A native of Mexico City, Ricardo attended the pre-college program at the Escuela Superior de Música in his home town. He later received a Bachelor's degree with honors from this institution. During his time at this School, he studied with Ana María Tradatti and Fernando García Torres. He continued his studies at the Indiana University Jacobs School of Music, where he received a Master of Music degree and was a student of Evelyne Brancart and André De Groote. He earned a Doctor of Musical Arts degree from the University of Colorado Boulder, where he studied with David Korevaar and worked as a Teaching Assistant.

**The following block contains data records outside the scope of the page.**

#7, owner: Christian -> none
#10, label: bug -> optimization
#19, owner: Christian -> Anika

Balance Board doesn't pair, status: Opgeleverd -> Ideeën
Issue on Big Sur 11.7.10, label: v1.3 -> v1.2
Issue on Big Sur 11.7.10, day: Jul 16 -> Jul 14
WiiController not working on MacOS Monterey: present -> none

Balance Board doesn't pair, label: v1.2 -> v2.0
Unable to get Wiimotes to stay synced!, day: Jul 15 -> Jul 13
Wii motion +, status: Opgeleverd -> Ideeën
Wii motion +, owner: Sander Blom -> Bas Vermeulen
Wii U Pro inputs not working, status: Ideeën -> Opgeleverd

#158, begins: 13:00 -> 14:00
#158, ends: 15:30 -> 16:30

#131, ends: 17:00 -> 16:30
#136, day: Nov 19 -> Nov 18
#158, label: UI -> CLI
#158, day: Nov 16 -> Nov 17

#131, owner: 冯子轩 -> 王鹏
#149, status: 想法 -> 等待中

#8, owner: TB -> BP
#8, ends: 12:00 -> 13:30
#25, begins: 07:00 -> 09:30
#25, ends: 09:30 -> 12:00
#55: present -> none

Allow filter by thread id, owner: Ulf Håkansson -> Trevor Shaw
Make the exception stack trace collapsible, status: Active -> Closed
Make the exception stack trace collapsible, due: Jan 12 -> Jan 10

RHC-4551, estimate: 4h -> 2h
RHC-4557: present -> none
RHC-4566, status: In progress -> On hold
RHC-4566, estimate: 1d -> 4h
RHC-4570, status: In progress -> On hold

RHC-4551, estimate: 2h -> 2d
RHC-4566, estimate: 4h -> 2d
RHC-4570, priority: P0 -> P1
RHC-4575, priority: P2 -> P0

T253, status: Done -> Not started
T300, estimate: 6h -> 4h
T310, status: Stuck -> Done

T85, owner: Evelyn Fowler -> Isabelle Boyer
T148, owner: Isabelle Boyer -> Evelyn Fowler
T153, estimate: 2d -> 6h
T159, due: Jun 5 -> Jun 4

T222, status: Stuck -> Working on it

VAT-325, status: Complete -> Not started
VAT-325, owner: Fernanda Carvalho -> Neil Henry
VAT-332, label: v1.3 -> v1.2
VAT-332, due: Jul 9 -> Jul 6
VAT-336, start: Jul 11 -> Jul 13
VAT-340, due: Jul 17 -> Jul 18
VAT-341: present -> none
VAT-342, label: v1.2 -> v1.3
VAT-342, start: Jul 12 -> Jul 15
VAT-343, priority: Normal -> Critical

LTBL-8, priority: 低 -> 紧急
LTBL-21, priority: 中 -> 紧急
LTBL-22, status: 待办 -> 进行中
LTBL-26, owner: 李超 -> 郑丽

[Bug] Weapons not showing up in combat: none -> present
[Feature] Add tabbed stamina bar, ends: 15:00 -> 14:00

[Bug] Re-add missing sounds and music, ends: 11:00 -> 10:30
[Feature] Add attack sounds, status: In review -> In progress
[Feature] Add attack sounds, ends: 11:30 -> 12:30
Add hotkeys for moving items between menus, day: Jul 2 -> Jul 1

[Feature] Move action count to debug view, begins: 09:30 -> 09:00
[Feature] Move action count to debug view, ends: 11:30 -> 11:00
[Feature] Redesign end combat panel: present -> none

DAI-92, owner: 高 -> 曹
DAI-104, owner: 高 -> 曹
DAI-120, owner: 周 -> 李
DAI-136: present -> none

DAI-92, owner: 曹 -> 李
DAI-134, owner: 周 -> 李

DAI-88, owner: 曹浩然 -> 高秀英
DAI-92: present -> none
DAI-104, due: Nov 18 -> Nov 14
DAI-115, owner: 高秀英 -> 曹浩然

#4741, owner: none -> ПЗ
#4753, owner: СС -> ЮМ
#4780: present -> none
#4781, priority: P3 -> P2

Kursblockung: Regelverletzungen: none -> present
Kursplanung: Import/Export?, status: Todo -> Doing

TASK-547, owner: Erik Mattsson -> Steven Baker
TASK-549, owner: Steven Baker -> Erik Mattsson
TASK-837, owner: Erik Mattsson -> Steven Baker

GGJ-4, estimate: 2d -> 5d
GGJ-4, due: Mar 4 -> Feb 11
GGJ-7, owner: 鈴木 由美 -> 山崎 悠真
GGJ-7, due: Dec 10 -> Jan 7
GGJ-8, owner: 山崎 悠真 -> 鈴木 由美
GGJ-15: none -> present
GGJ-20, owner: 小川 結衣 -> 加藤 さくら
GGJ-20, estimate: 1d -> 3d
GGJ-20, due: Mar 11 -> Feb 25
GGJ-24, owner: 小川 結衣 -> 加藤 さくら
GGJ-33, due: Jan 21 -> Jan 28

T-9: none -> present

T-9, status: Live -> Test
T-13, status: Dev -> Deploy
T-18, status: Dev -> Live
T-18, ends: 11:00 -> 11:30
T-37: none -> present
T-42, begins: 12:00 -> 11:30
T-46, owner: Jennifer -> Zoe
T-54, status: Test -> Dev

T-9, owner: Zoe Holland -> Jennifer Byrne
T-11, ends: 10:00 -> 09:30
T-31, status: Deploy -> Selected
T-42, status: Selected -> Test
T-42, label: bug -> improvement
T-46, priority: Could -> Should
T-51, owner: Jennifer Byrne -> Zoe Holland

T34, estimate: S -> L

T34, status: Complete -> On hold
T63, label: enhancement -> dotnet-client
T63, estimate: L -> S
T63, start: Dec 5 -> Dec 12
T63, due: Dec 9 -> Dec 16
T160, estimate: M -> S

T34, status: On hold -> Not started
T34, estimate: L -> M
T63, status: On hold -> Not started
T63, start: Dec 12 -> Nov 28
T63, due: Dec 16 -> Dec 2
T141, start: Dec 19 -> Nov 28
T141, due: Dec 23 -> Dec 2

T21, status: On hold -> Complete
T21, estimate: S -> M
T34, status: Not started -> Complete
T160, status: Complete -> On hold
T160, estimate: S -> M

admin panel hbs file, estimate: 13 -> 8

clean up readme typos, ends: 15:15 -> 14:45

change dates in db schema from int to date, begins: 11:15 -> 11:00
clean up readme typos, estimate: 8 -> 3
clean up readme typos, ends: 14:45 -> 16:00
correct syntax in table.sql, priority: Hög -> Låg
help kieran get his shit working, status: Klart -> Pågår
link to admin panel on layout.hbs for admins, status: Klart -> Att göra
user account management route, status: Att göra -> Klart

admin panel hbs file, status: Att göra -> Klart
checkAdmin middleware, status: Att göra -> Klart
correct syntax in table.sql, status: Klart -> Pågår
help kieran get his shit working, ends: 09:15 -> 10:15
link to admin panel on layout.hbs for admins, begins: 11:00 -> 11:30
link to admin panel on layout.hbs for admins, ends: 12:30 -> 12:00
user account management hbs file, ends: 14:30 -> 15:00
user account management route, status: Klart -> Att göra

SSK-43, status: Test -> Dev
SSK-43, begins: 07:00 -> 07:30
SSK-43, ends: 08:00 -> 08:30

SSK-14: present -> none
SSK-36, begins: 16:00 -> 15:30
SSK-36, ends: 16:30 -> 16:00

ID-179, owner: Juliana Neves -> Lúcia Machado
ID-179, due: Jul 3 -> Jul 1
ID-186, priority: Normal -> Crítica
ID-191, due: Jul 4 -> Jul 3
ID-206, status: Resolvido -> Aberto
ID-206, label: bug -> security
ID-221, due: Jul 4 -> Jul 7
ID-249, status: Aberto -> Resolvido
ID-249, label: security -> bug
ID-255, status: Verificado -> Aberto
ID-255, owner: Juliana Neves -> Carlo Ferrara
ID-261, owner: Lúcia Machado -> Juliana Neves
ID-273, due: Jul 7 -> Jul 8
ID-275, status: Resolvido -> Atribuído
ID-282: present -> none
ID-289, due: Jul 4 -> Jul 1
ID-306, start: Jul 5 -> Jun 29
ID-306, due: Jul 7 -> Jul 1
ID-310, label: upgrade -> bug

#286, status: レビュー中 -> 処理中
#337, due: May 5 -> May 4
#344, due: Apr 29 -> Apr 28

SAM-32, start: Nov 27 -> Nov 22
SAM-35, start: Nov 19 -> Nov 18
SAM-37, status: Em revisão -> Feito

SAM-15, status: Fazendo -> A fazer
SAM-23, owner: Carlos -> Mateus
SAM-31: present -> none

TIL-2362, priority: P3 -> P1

Ricardo has participated in masterclasses with pianists Jorge Federico Osorio, Peter Donohoe, Leon Fleisher, Jörg Demus, Cristina Ortiz, Jean-Paul Sevilla, Ursula Oppens, Roberto Prosseda, Gustavo Romero , Gregory Allen, Albert Atenelle and Bernard Flavigny,  among others.

 

Also active in scholarly endeavors, Ricardo has presented lectures and lecture-recitals at international conferences centered on the interpretation of Iberian music. His research on the Spanish-Cuban composer Julián Orbón has been published by the journal Pauta: Cuadernos de teoría y crítica musical in Mexico. Other research includes an essay on the editions of early Spanish keyboard music by Joaquín Nin published in the Colombian journal A contratiempo and one on the relationship of Enrique Granados and Cuba in Diagonal, a journal of the University of California, Riverside. He also regularly writes program notes for Mexico's National Autonomous Univeristy's professional symphony orchestra OFUNAM.

 

With experience instructing from the beginning stages to the college level, Ricardo is a dedicated teacher who enjoys working with students of various backgrounds. In demand as an adjudicator and visiting artist for Washington State Music Teachers Association's Music Artistry Program in Washington and Idaho, he has been invited to judge such events as the MTNA Northwest Division Competition, the Spokane Piano Competition and Pacific Lutheran University's Concerto Competition. Ricardo relocated to Washington State from Ada, OK, where he served on the faculty of East Central University teaching applied piano, class piano, music theory and Spanish. Currently, he teaches piano at Pacific Lutheran University and through the Community Music Program at the University of Puget Sound in Tacoma, Washington, where he also served on the collaborative piano staff.  He was pianist at First Lutheran Church in Tacoma where he directed its summer concert series Listen Live at Lunch and forms a piano duo with Lark Powers. He served as Curator of Art and Music at Lakewold Gardens in Lakewood, Washington, currently sits on the board of Early Music Seattle, and coordinates and curates Orquesta Northwest's Latino Chamber Music Festival every Fall.